- **SOURCE EXCERPT**:

......

It is absolutely necessary. Point in fact, most DEVs don't have access to PROD either. Specialists do.

Clause, maybe, is a junior DEV.

Not a release engineer.

abustamam a month ago [ - ]

Should and will are pretty large assumptions given the the post we're commenting on!

> will not be a viable position to hold long term

Why not? We've literally done it without robots, smart or dumb, for years.

charcircuit a month ago [ - ]

>We've literally done it without robots, smart or dumb, for years.

And we've written extremely buggy and insecure C code for decades too. That doesn't mean that we should keep doing that. AI can much faster troubleshoot and resolve production issues than humans. Putting humans in the loop will cause for longer downtime and more revenue loss.

abustamam a month ago [ - ]

> AI can much faster troubleshoot and resolve production issues than humans

Can, yes, with proper guardrails. The problem is that it seems like every team is learning this the hard way. It'd be great to have a magical robot that could magically solve all our problems without the risk of it wrecking everything. But most teams aren't there yet and to suggest that it's THE way to go without the nuances of "btw it could delete your prod db" is irresponsible at best.

charcircuit a month ago [ - ]

It didn't delete the prod db on its own a human introduced such error, and if there were backups it could fix such a mistake.

abustamam a month ago [ - ]

There were backups. The AI deleted them.

charcircuit a month ago [ - ]

When people talk about backups they typically mean located somewhere else. If one terraform command can take out the db and the backups then those backups aren't really separate. It's like using RAID as a backup. Sure it may help, but there are cases where you can lose everything.

QuercusMax a month ago [ - ]

Nobody, not even a "smart robot" should have unfettered read-write production access without guardrails. Read-only? Sure - that's a totally different story.

Read-write production access without even the equivalent of "sudo" is just insane and asking for trouble.

esseph a month ago [ - ]

> Keeping a human in the loop is not necessary.

You don't work in anything considered Safety Critical, do you?

hobs a month ago [ - ]

You need to care about your Recovery Time (how long does it take to get back up again?) and your Recovery Point(how long since your backup was taken?) and it gets Much Worse when you start distributing state around your various cloud systems - oh did that queue already get that message? how do we re-send that? etc

happytoexplain a month ago [ - ]

They are two orthogonal issues. One doesn't make the other irrelevant.

tomcatfish a month ago [ - ]

I agree that a second issue doesn't erase the first, but also I've got enough work experience to know that a system which can be brought down by 1 person no matter the tooling they use is a system not destined to last for long.

Joel_Mckay a month ago [ - ]

Zero workmanship was always worth nothing.

It usually takes about 10 months for folks to have a moment of clarity. Or for the true believer they often double down on the obvious mistakes. =3

clouedoc a month ago [ - ]

100% agree. Everyone should always backup their production database somewhere where's it's not trivial to delete.

......

- **STORED DATA**:
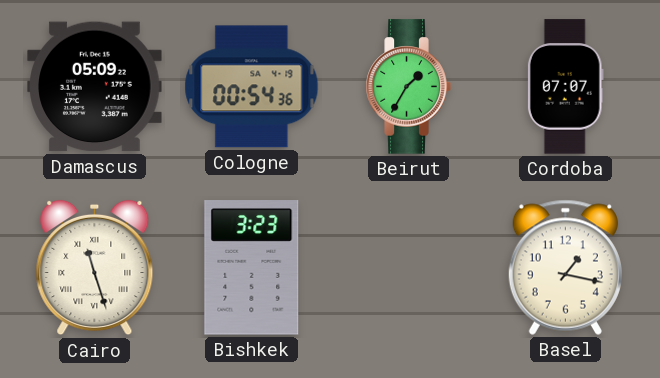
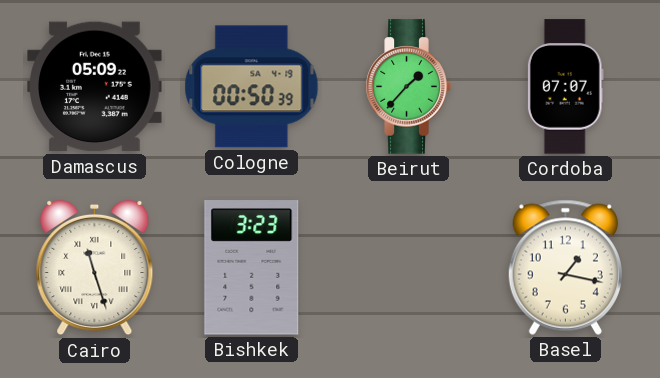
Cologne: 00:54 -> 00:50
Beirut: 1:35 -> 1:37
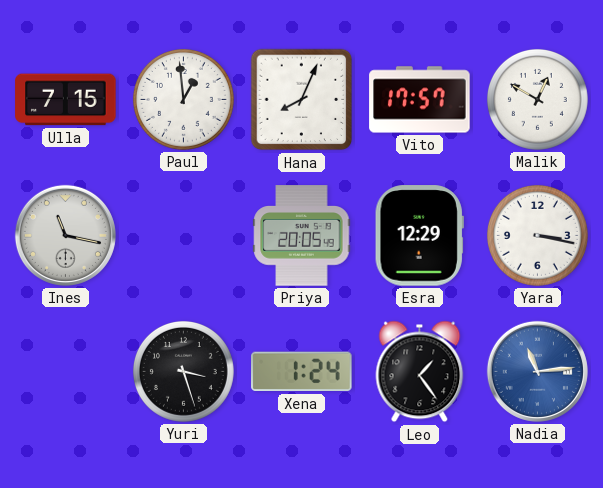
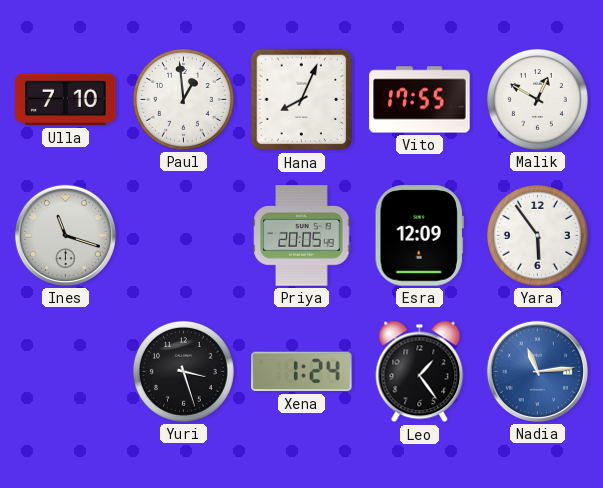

......

- **YOUR OBJECTIVE**:
Answer from the forum thread on production access:
(a) According to the opening comment, who has access to PROD instead of most developers?
(b) In reply to the claim that backups could have fixed the mistake, what is said to have happened to the backups?
(c) What two things does one commenter say you need to care about?
The data has no role in this exercise.

- **SOLUTION FOR THIS PROBLEM**:
(a) Specialists.
(b) The AI deleted them.
(c) Recovery Time and Recovery Point.